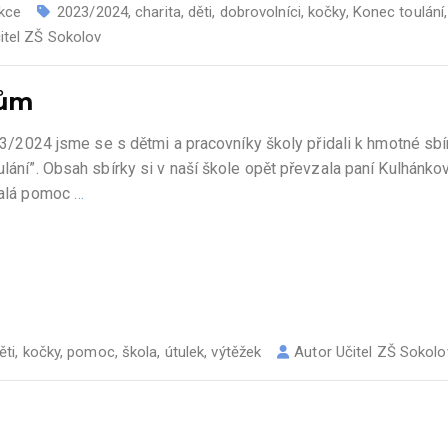
akce
2023/2024
,
charita
,
děti
,
dobrovolníci
,
kočky
,
Konec toulání
itel ZŠ Sokolov
kům
2023/2024 jsme se s dětmi a pracovníky školy přidali k hmotné sbí
ulání”. Obsah sbírky si v naší škole opět převzala paní Kulhánkov
 malá pomoc
…
ěti
,
kočky
,
pomoc
,
škola
,
útulek
,
výtěžek
Autor
Učitel ZŠ Sokolo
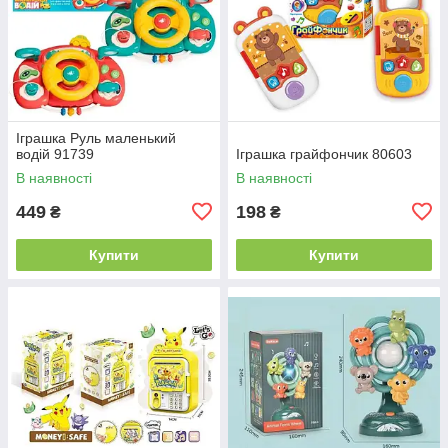
Іграшка Руль маленький
водій 91739
Іграшка грайфончик 80603
В наявності
В наявності
449
198
₴
₴
Купити
Купити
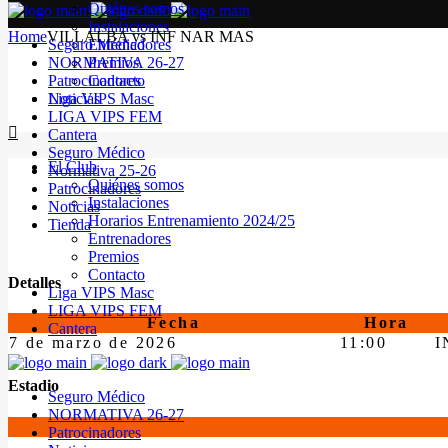
Quiénes somos
Instalaciones
Home
VILLALBA vs INF NAR MAS
Seguro Médico
Entrenadores
NORMATIVA 26-27
Premios
Patrocinadores
Contacto
Noticias
Liga VIPS Masc
LIGA VIPS FEM
Cantera
Seguro Médico
El Club
Normativa 25-26
Quiénes somos
Patrocinadores
Instalaciones
Noticias
Horarios Entrenamiento 2024/25
Tienda
Entrenadores
Premios
Contacto
Detalles
Liga VIPS Masc
LIGA VIPS FEM
Fecha
Hora
Cantera
7 de marzo de 2026
11:00
I
Estadio
Seguro Médico
NORMATIVA 26-27
Patrocinadores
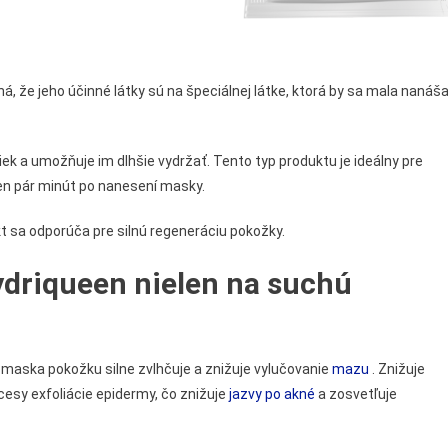
ná, že jeho účinné látky sú na špeciálnej látke, ktorá by sa mala nanáš
ek a umožňuje im dlhšie vydržať. Tento typ produktu je ideálny pre
 len pár minút po nanesení masky.
kt sa odporúča pre silnú regeneráciu pokožky.
Hydriqueen nielen na suchú
maska pokožku silne zvlhčuje a znižuje vylučovanie
mazu
. Znižuje
ocesy exfoliácie epidermy, čo znižuje
jazvy po akné
a zosvetľuje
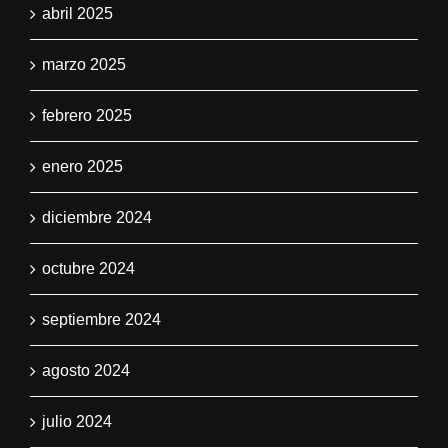
abril 2025
marzo 2025
febrero 2025
enero 2025
diciembre 2024
octubre 2024
septiembre 2024
agosto 2024
julio 2024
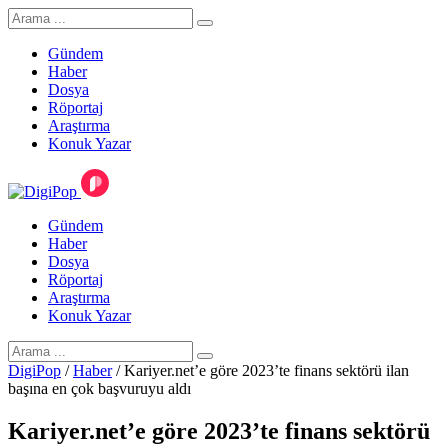
Gündem
Haber
Dosya
Röportaj
Araştırma
Konuk Yazar
Gündem
Haber
Dosya
Röportaj
Araştırma
Konuk Yazar
DigiPop
/
Haber
/
Kariyer.net’e göre 2023’te finans sektörü ilan
başına en çok başvuruyu aldı
Kariyer.net’e göre 2023’te finans sektörü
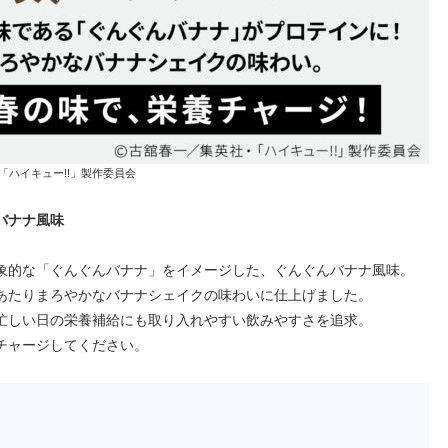
／集英社・「ハイキュー!!」製作委員会
バナナ風味
象的な「ぐんぐんバナナ」をイメージした、ぐんぐんバナナ風味。
あたりまろやかなバナナシェイクの味わいに仕上げました。
忙しい日の栄養補給にも取り入れやすい飲みやすさを追求。
チャージしてください。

------------------------------------------------------------

◆ TASK ITEM ◆
The complete set of records should be written out again, pictures excluded.

◆ COMPLETED TASK ◆
akce
2023/2024
,
charita
,
děti
,
dobrovolníci
,
kočky
,
Konec toulání
itel ZŠ Sokolov
kům
2023/2024 jsme se s dětmi a pracovníky školy přidali k hmotné sbí
ulání”. Obsah sbírky si v naší škole opět převzala paní Kulhánkov
 malá pomoc
…
ěti
,
kočky
,
pomoc
,
škola
,
útulek
,
výtěžek
Autor
Učitel ZŠ Sokolo
Іграшка Руль маленький
водій 91739
Іграшка грайфончик 80603
В наявності
В наявності
449
198
₴
₴
Купити
Купити
Quiénes somos
Instalaciones
Home
VILLALBA vs INF NAR MAS
Seguro Médico
Entrenadores
NORMATIVA 26-27
Premios
Patrocinadores
Contacto
Noticias
Liga VIPS Masc
LIGA VIPS FEM
Cantera
Seguro Médico
El Club
Normativa 25-26
Quiénes somos
Patrocinadores
Instalaciones
Noticias
Horarios Entrenamiento 2024/25
Tienda
Entrenadores
Premios
Contacto
Detalles
Liga VIPS Masc
LIGA VIPS FEM
Fecha
Hora
Cantera
7 de marzo de 2026
11:00
I
Estadio
Seguro Médico
NORMATIVA 26-27
Patrocinadores
ná, že jeho účinné látky sú na špeciálnej látke, ktorá by sa mala nanáš
ek a umožňuje im dlhšie vydržať. Tento typ produktu je ideálny pre
 len pár minút po nanesení masky.
kt sa odporúča pre silnú regeneráciu pokožky.
Hydriqueen nielen na suchú
maska pokožku silne zvlhčuje a znižuje vylučovanie
mazu
. Znižuje
ocesy exfoliácie epidermy, čo znižuje
jazvy po akné
a zosvetľuje
abril 2025
marzo 2025
febrero 2025
enero 2025
diciembre 2024
octubre 2024
septiembre 2024
agosto 2024
julio 2024
Gündem
Haber
Dosya
Röportaj
Araştırma
Konuk Yazar
Gündem
Haber
Dosya
Röportaj
Araştırma
Konuk Yazar
DigiPop
/
Haber
/
Kariyer.net’e göre 2023’te finans sektörü ilan
başına en çok başvuruyu aldı
Kariyer.net’e göre 2023’te finans sektörü
／集英社・「ハイキュー!!」製作委員会
バナナ風味
象的な「ぐんぐんバナナ」をイメージした、ぐんぐんバナナ風味。
あたりまろやかなバナナシェイクの味わいに仕上げました。
忙しい日の栄養補給にも取り入れやすい飲みやすさを追求。
チャージしてください。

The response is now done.